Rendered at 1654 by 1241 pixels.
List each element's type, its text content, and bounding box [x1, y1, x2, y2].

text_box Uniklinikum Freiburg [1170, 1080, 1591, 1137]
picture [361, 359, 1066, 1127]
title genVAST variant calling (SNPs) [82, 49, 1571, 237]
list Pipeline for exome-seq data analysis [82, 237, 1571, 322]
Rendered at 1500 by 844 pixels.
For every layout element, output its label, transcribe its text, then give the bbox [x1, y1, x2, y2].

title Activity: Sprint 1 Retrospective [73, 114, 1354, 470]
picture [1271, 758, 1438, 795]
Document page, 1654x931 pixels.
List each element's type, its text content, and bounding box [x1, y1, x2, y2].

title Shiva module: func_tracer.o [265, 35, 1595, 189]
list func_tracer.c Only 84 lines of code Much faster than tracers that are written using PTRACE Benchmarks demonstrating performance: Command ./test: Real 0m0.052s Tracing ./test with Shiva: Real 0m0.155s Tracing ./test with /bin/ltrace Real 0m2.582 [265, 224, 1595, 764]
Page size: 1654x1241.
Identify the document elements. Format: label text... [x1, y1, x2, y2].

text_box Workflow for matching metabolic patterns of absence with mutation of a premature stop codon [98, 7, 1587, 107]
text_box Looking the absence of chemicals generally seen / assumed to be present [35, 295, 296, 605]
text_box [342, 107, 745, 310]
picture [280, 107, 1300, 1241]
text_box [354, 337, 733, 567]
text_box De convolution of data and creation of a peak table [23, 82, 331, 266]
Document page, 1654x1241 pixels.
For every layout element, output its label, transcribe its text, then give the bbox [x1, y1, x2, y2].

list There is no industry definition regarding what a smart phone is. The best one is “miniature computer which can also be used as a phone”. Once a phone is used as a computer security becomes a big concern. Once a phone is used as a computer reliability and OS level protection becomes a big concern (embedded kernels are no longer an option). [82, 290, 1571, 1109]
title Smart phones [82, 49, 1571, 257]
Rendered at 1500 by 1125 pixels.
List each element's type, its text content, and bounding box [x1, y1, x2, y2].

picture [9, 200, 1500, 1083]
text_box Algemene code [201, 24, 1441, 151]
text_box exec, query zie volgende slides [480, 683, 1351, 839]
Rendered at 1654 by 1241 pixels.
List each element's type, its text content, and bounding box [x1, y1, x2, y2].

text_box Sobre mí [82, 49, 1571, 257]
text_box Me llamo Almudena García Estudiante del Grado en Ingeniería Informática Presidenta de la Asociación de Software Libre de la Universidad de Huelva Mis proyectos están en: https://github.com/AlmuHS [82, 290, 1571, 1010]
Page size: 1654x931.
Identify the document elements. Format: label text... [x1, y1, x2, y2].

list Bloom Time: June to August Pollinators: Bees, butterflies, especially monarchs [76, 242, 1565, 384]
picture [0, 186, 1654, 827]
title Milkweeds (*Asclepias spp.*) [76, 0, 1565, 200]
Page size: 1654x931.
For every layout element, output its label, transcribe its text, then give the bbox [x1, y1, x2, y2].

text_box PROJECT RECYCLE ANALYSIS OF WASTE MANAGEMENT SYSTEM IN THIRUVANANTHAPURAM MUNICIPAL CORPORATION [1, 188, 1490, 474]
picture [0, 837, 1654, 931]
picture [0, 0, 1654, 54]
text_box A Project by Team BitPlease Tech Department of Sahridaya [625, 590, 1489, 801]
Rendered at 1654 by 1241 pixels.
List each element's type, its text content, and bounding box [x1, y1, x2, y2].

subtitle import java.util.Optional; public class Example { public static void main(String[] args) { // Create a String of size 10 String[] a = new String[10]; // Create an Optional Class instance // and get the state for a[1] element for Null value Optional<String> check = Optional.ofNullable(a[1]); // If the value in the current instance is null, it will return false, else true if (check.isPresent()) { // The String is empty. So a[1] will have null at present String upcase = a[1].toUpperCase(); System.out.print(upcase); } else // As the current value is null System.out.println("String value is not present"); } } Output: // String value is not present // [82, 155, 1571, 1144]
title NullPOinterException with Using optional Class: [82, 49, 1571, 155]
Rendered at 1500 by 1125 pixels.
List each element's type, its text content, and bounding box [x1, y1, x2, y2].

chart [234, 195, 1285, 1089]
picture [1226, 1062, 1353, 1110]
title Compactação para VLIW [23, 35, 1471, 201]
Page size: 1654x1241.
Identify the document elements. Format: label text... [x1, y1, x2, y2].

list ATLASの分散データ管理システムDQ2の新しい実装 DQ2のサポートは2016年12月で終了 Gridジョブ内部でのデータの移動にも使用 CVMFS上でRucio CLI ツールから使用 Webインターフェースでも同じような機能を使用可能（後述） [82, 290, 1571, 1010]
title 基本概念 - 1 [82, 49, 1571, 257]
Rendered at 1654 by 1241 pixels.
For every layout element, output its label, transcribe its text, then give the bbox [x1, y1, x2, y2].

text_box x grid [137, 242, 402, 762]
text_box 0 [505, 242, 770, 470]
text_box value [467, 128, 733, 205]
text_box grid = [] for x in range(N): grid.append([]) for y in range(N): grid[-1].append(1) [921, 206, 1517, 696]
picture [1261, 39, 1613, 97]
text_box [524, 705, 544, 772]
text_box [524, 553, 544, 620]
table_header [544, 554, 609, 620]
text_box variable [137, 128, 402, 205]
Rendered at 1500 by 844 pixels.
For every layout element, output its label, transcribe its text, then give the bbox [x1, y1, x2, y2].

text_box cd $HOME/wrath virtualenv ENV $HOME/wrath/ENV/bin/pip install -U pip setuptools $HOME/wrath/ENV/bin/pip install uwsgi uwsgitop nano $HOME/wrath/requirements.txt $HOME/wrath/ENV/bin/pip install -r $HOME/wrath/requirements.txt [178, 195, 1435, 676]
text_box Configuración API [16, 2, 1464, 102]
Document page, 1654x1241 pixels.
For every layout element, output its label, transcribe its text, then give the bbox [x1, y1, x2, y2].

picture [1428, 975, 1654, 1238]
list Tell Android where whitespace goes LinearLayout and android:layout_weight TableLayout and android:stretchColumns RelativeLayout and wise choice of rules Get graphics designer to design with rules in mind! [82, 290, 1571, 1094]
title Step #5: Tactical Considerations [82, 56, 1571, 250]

------------------------------

_Given instruction:_
Write out every line of the data above verbatim.

_Full answer:_
Rendered at 1654 by 1241 pixels.
List each element's type, its text content, and bounding box [x1, y1, x2, y2].

text_box Uniklinikum Freiburg [1170, 1080, 1591, 1137]
picture [361, 359, 1066, 1127]
title genVAST variant calling (SNPs) [82, 49, 1571, 237]
list Pipeline for exome-seq data analysis [82, 237, 1571, 322]
Rendered at 1500 by 844 pixels.
For every layout element, output its label, transcribe its text, then give the bbox [x1, y1, x2, y2].

title Activity: Sprint 1 Retrospective [73, 114, 1354, 470]
picture [1271, 758, 1438, 795]
Document page, 1654x931 pixels.
List each element's type, its text content, and bounding box [x1, y1, x2, y2].

title Shiva module: func_tracer.o [265, 35, 1595, 189]
list func_tracer.c Only 84 lines of code Much faster than tracers that are written using PTRACE Benchmarks demonstrating performance: Command ./test: Real 0m0.052s Tracing ./test with Shiva: Real 0m0.155s Tracing ./test with /bin/ltrace Real 0m2.582 [265, 224, 1595, 764]
Page size: 1654x1241.
Identify the document elements. Format: label text... [x1, y1, x2, y2].

text_box Workflow for matching metabolic patterns of absence with mutation of a premature stop codon [98, 7, 1587, 107]
text_box Looking the absence of chemicals generally seen / assumed to be present [35, 295, 296, 605]
text_box [342, 107, 745, 310]
picture [280, 107, 1300, 1241]
text_box [354, 337, 733, 567]
text_box De convolution of data and creation of a peak table [23, 82, 331, 266]
Document page, 1654x1241 pixels.
For every layout element, output its label, transcribe its text, then give the bbox [x1, y1, x2, y2].

list There is no industry definition regarding what a smart phone is. The best one is “miniature computer which can also be used as a phone”. Once a phone is used as a computer security becomes a big concern. Once a phone is used as a computer reliability and OS level protection becomes a big concern (embedded kernels are no longer an option). [82, 290, 1571, 1109]
title Smart phones [82, 49, 1571, 257]
Rendered at 1500 by 1125 pixels.
List each element's type, its text content, and bounding box [x1, y1, x2, y2].

picture [9, 200, 1500, 1083]
text_box Algemene code [201, 24, 1441, 151]
text_box exec, query zie volgende slides [480, 683, 1351, 839]
Rendered at 1654 by 1241 pixels.
List each element's type, its text content, and bounding box [x1, y1, x2, y2].

text_box Sobre mí [82, 49, 1571, 257]
text_box Me llamo Almudena García Estudiante del Grado en Ingeniería Informática Presidenta de la Asociación de Software Libre de la Universidad de Huelva Mis proyectos están en: https://github.com/AlmuHS [82, 290, 1571, 1010]
Page size: 1654x931.
Identify the document elements. Format: label text... [x1, y1, x2, y2].

list Bloom Time: June to August Pollinators: Bees, butterflies, especially monarchs [76, 242, 1565, 384]
picture [0, 186, 1654, 827]
title Milkweeds (*Asclepias spp.*) [76, 0, 1565, 200]
Page size: 1654x931.
For every layout element, output its label, transcribe its text, then give the bbox [x1, y1, x2, y2].

text_box PROJECT RECYCLE ANALYSIS OF WASTE MANAGEMENT SYSTEM IN THIRUVANANTHAPURAM MUNICIPAL CORPORATION [1, 188, 1490, 474]
picture [0, 837, 1654, 931]
picture [0, 0, 1654, 54]
text_box A Project by Team BitPlease Tech Department of Sahridaya [625, 590, 1489, 801]
Rendered at 1654 by 1241 pixels.
List each element's type, its text content, and bounding box [x1, y1, x2, y2].

subtitle import java.util.Optional; public class Example { public static void main(String[] args) { // Create a String of size 10 String[] a = new String[10]; // Create an Optional Class instance // and get the state for a[1] element for Null value Optional<String> check = Optional.ofNullable(a[1]); // If the value in the current instance is null, it will return false, else true if (check.isPresent()) { // The String is empty. So a[1] will have null at present String upcase = a[1].toUpperCase(); System.out.print(upcase); } else // As the current value is null System.out.println("String value is not present"); } } Output: // String value is not present // [82, 155, 1571, 1144]
title NullPOinterException with Using optional Class: [82, 49, 1571, 155]
Rendered at 1500 by 1125 pixels.
List each element's type, its text content, and bounding box [x1, y1, x2, y2].

chart [234, 195, 1285, 1089]
picture [1226, 1062, 1353, 1110]
title Compactação para VLIW [23, 35, 1471, 201]
Page size: 1654x1241.
Identify the document elements. Format: label text... [x1, y1, x2, y2].

list ATLASの分散データ管理システムDQ2の新しい実装 DQ2のサポートは2016年12月で終了 Gridジョブ内部でのデータの移動にも使用 CVMFS上でRucio CLI ツールから使用 Webインターフェースでも同じような機能を使用可能（後述） [82, 290, 1571, 1010]
title 基本概念 - 1 [82, 49, 1571, 257]
Rendered at 1654 by 1241 pixels.
For every layout element, output its label, transcribe its text, then give the bbox [x1, y1, x2, y2].

text_box x grid [137, 242, 402, 762]
text_box 0 [505, 242, 770, 470]
text_box value [467, 128, 733, 205]
text_box grid = [] for x in range(N): grid.append([]) for y in range(N): grid[-1].append(1) [921, 206, 1517, 696]
picture [1261, 39, 1613, 97]
text_box [524, 705, 544, 772]
text_box [524, 553, 544, 620]
table_header [544, 554, 609, 620]
text_box variable [137, 128, 402, 205]
Rendered at 1500 by 844 pixels.
For every layout element, output its label, transcribe its text, then give the bbox [x1, y1, x2, y2].

text_box cd $HOME/wrath virtualenv ENV $HOME/wrath/ENV/bin/pip install -U pip setuptools $HOME/wrath/ENV/bin/pip install uwsgi uwsgitop nano $HOME/wrath/requirements.txt $HOME/wrath/ENV/bin/pip install -r $HOME/wrath/requirements.txt [178, 195, 1435, 676]
text_box Configuración API [16, 2, 1464, 102]
Document page, 1654x1241 pixels.
For every layout element, output its label, transcribe its text, then give the bbox [x1, y1, x2, y2].

picture [1428, 975, 1654, 1238]
list Tell Android where whitespace goes LinearLayout and android:layout_weight TableLayout and android:stretchColumns RelativeLayout and wise choice of rules Get graphics designer to design with rules in mind! [82, 290, 1571, 1094]
title Step #5: Tactical Considerations [82, 56, 1571, 250]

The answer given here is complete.